Tudo indica que a atenção que a firma dá ao seu capital humano faz parte de uma estratégia de sucesso para fins de imagem e reputação da empresa no mercado.
Fecha de publicación: 16/11/2022

Em contraste com seu nome, a demissão silenciosa tem sido objeto de muito barulho nas últimas semanas. O termo está ligado ao mundo profissional e corporativo e se refere ao comportamento de um ou mais membros de uma organização que reflete falta de comprometimento e desmotivação para o trabalho, aparentemente produto do burnout ocupacional (reconhecido pela Organização Mundial da Saúde como uma doença profissional) e da tendência a deixar para trás a “cultura do sacrifício”.

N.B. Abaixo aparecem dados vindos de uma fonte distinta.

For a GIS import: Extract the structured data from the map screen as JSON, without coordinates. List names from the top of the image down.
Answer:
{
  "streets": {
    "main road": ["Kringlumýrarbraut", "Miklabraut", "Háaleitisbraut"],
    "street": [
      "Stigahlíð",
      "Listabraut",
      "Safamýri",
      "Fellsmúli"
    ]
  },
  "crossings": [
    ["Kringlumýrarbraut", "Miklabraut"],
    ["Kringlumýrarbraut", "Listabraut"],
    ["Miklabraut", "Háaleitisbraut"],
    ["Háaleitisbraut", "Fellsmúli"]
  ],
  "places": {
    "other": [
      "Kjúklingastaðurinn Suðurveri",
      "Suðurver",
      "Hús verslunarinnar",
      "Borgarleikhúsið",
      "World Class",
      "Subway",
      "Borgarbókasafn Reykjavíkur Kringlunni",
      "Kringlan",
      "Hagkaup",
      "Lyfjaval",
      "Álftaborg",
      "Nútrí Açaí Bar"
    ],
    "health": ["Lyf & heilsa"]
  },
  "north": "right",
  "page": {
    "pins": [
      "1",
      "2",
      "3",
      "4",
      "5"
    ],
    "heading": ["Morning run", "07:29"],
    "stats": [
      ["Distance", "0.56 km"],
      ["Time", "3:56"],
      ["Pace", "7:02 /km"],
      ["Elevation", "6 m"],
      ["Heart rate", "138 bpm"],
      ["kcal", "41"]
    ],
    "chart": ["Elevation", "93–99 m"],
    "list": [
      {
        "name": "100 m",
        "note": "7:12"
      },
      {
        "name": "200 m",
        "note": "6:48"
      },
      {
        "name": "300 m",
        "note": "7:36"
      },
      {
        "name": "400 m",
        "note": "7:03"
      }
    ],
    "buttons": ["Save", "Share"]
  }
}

A demissão silenciosa — ou quiet quitting, em inglês — é aquela situação em que um funcionário apenas cumpre as tarefas indicadas na descrição de seu trabalho e não leva seus esforços além do que foi solicitado ou do que se espera dele. Não se trata de manifestação de vontade de deixar o cargo: o trabalhador permanece lá e cumpre suas obrigações, mas se demite silenciosamente. Parece confuso, mas não é.

Em um escritório de advocacia, a demissão silenciosa é observada quando um advogado, embora não faça mal o seu trabalho, perde a motivação para realizar as tarefas de que participa, bem como as atividades e desenvolvimentos gerais do escritório e, portanto, reduz sua participação ao mínimo necessário.

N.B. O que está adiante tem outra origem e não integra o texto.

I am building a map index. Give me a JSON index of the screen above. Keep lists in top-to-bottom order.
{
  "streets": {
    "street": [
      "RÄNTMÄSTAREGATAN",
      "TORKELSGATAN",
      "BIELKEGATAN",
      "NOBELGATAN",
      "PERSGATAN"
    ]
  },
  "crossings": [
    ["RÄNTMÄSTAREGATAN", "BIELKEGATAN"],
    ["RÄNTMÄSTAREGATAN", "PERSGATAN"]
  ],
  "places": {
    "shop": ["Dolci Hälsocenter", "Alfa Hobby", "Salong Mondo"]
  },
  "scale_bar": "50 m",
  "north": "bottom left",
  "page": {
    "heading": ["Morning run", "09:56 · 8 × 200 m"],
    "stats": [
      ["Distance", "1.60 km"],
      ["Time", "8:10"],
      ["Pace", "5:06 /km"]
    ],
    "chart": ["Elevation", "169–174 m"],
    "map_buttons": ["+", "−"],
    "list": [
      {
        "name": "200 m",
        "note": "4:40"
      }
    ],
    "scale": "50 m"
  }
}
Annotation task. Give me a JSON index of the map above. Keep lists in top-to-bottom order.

Esse comportamento dos advogados pode atrapalhar a dinâmica de trabalho, gerar uma matriz de opinião negativa nos sócios e, eventualmente, afetar o relacionamento com os clientes. Consequentemente, tem um impacto negativo na reputação e na marca do empregador, ou seja, na capacidade de atrair e reter talentos de qualidade para trabalhar na empresa. Essa capacidade compreende o conjunto de estratégias de marketing implementadas para mostrar por que a organização é o melhor lugar para se trabalhar.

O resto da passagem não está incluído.